Prime Minister Narendra Modi's new government has nudged up spending on India's wobbly railways and will seek private funding for new projects, the rail minister said without giving details on how he will attract investors.
Markets reacted negatively to the railways budget presented on Tuesday, after high expectations that Modi's government would use its first major economic policy statement to detail widespread reform.
The state-owned railway, the world's fourth-largest, has suffered from years of low investment and populist policies that have kept fares low. This has turned a once-mighty system into a slow, badly-congested network that crimps economic growth.
The railway costs the government's public finances around 300 billion rupees ($5 billion) a year in subsidies.
Read: FDI, high speed trains top offerings in reforms-oriented rail budget
"The bulk of our future projects will be... by the PPP model," railway minister Sadananda Gowda told Parliament in his first budget, referring to public-private partnerships.
Gowda's speech promised to get the railway's finances in order, complete long-delayed projects and jumpstart ambitious plans for high-speed rail, but was short on details of how these goals would be met and how foreign direct investment (FDI) would be attracted.
The government revised up planned spending to 654.45 billion rupees ($10.95 billion) for the year ending in March 2015, up 1.8 percent from an interim budget made in February by the last government.

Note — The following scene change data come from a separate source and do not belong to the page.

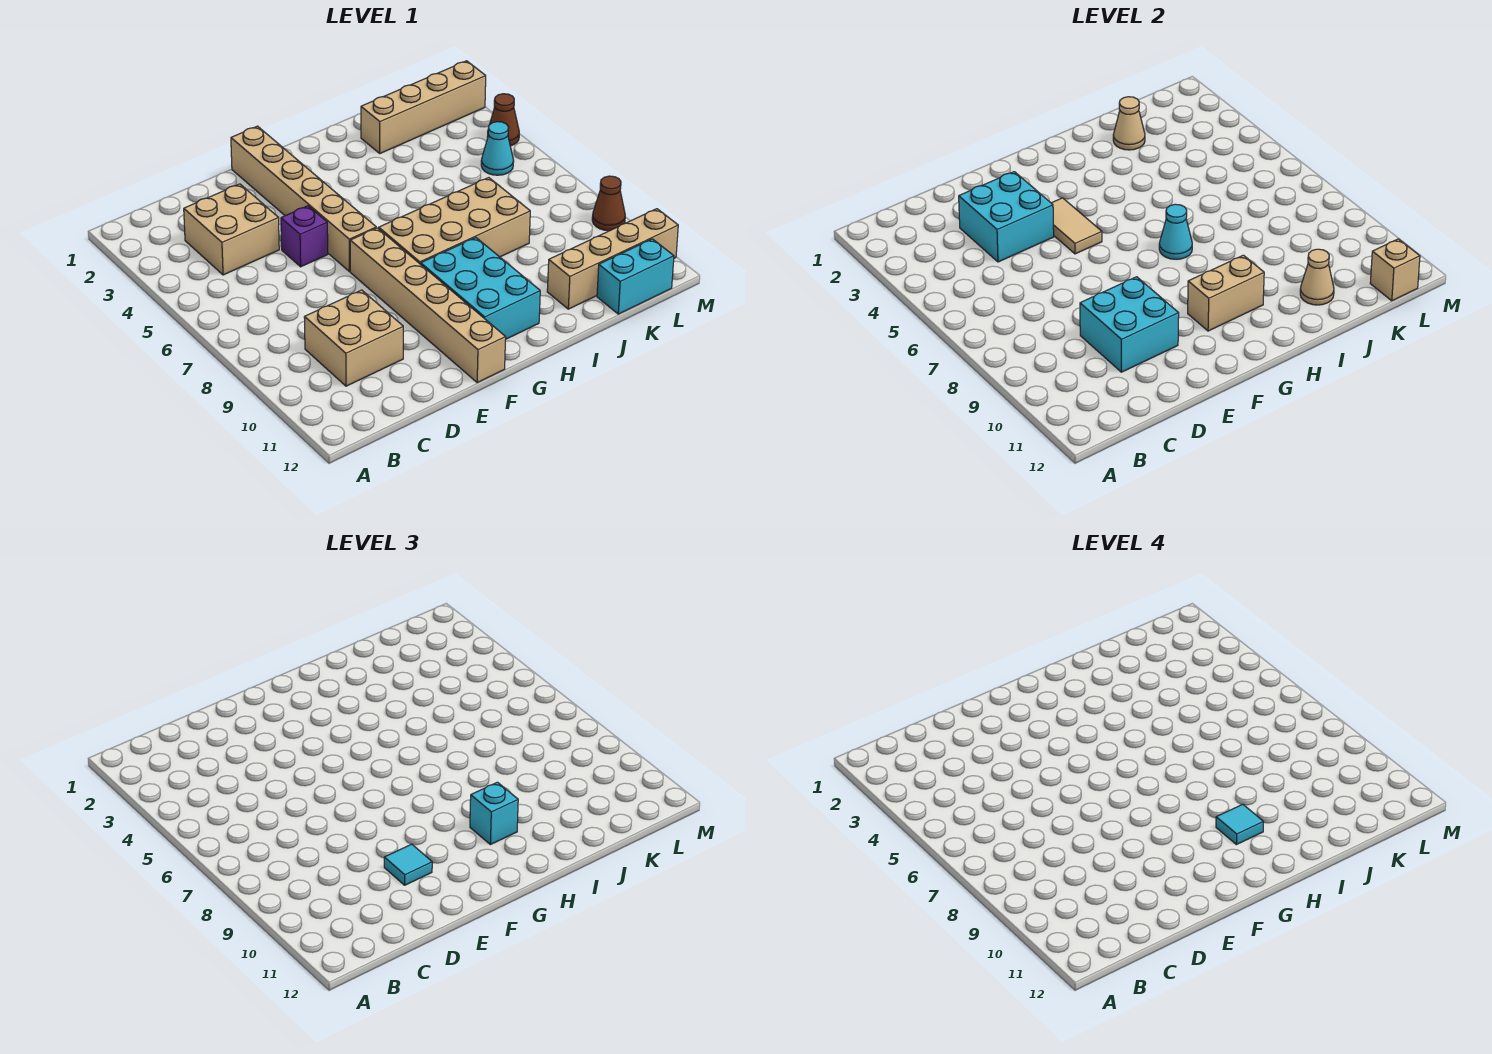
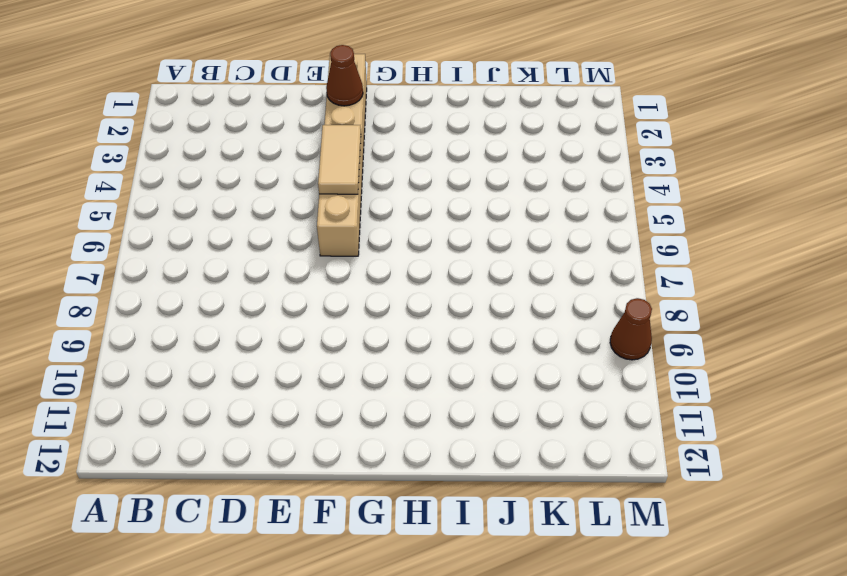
brown 1x1 cone [326,45,363,106] -> brown 1x1 cone moved to [490,94,519,146]
none -> tan 2x2 brick [184,184,279,275]
none -> tan 2x2 brick [304,290,403,386]
none -> purple 1x1 brick [281,206,328,267]

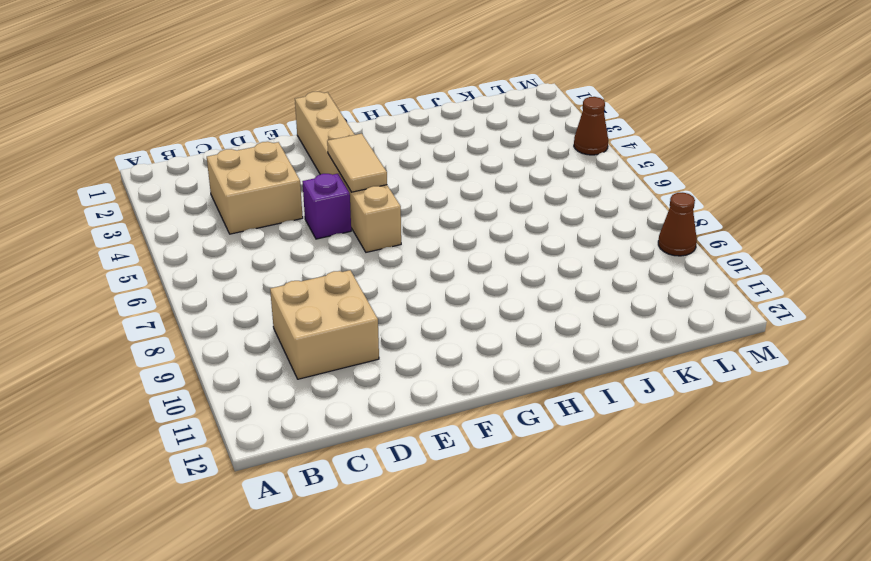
none -> tan 1x6 brick [350,228,506,382]
none -> tan 2x4 brick [379,178,530,264]
none -> cyan 2x3 brick [421,238,540,339]

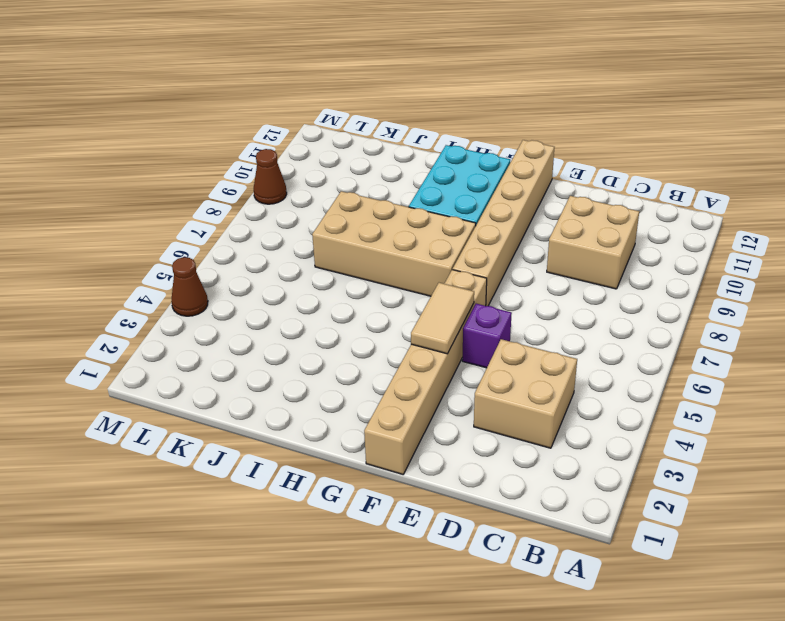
none -> tan 1x4 brick [361,61,486,153]
none -> tan 1x4 brick [547,209,678,309]
none -> cyan 1x2 brick [597,239,674,314]

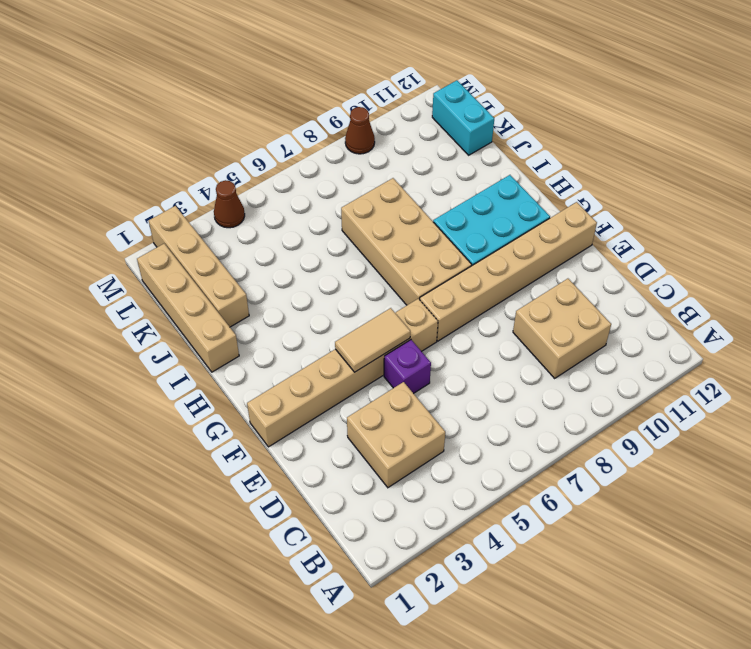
tan 1x4 brick [137,244,239,372] -> tan 1x4 brick moved to [547,209,678,309]
none -> cyan 1x1 cone [481,122,514,175]
none -> cyan 2x2 brick [959,172,1054,262]
none -> cyan 2x2 brick [1080,277,1179,372]

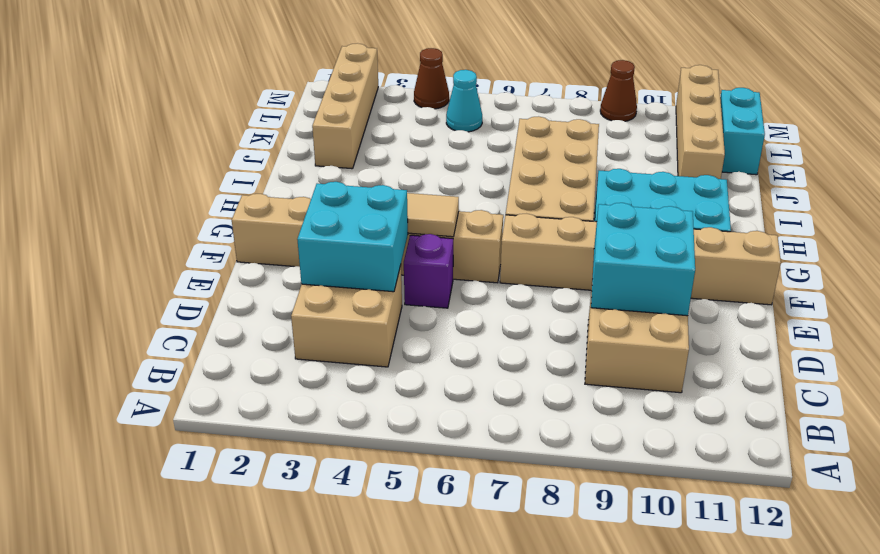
none -> tan 1x2 brick [1188,255,1264,331]
none -> cyan 1x1 cone [1159,204,1192,259]
none -> tan 1x1 cone [1113,97,1145,150]

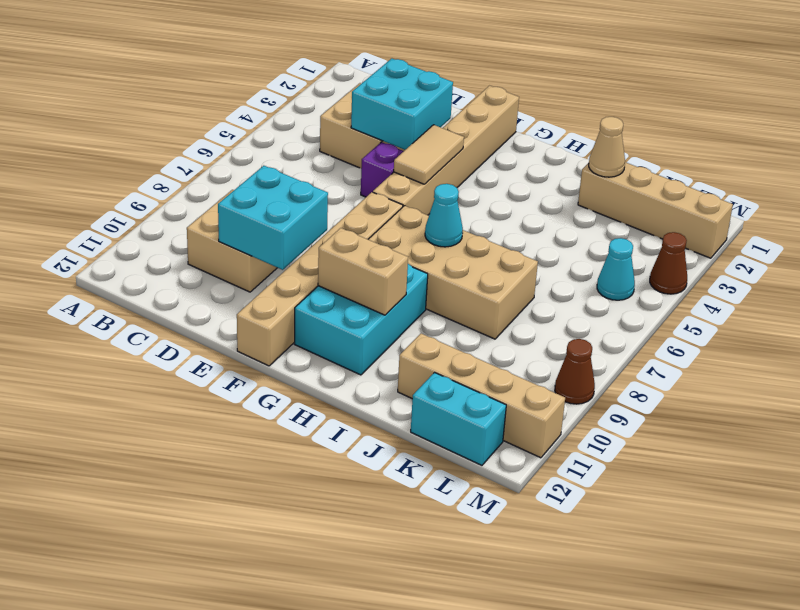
none -> tan 1x1 cone [1300,249,1334,305]
none -> tan 1x1 brick [1370,239,1420,301]
none -> cyan 1x1 tile [384,844,432,885]

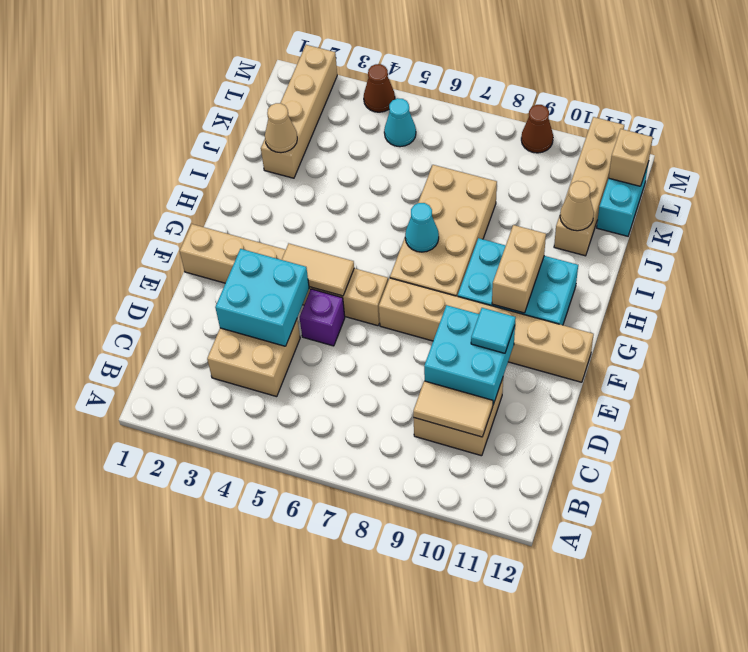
tan 1x2 tile [413,381,493,437] -> none
none -> cyan 1x1 brick [470,782,518,845]
none -> cyan 1x1 tile [1216,804,1263,845]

It calculates investment in the network through public-private partnerships in 2014/15 to total 60.05 billion rupees, more than in the interim budget, but a fraction of the cash needed to overhaul the network.
Relic from British rule
The use of a railway budget separate from the national one is a relic of British rule, when the network was the country's major industrial asset and a major revenue earner. Finance Minister Arun Jaitley presents the full federal budget on Thursday.
"There is nothing in this entire budget which tells you how they will make it attractive for private sector," said Manish R. Sharma, executive director of capital projects and infrastructure at PwC India.

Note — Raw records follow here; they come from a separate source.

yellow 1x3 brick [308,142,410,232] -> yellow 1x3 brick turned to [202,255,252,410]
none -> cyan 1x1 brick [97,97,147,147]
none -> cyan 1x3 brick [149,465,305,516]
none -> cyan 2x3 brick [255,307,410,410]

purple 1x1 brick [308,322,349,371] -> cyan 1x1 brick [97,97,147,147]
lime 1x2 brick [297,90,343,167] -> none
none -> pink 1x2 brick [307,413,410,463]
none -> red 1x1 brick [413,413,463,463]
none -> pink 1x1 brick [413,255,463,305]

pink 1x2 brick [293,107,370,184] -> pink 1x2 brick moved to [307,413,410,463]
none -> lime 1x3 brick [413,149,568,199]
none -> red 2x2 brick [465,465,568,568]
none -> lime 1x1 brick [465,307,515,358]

"Given that in the past PPP has not taken off in railways...it would be very important to see how they come up with implementable mechanisms which the private sector will buy," he said.
Stock investors also expressed doubts about the prospects for PPPs, with shares in railway-related stocks falling after the speech. Texmaco Rail & Engineering fell 8 percent and was down 20 percent by 0940 GMT while Titagarh Wagons dropped 5%.
"Budgeted outlay is looking below expectations as the government is looking for more private partnerships now than in previous occasions," said Deven Choksey, managing director at KR Choksey securities.
Reform of the railways has long proven politically sensitive. Successive governments have backed away from modernization, preferring instead to use the system to provide cheap transport for voters, and jobs for 1.3 million people.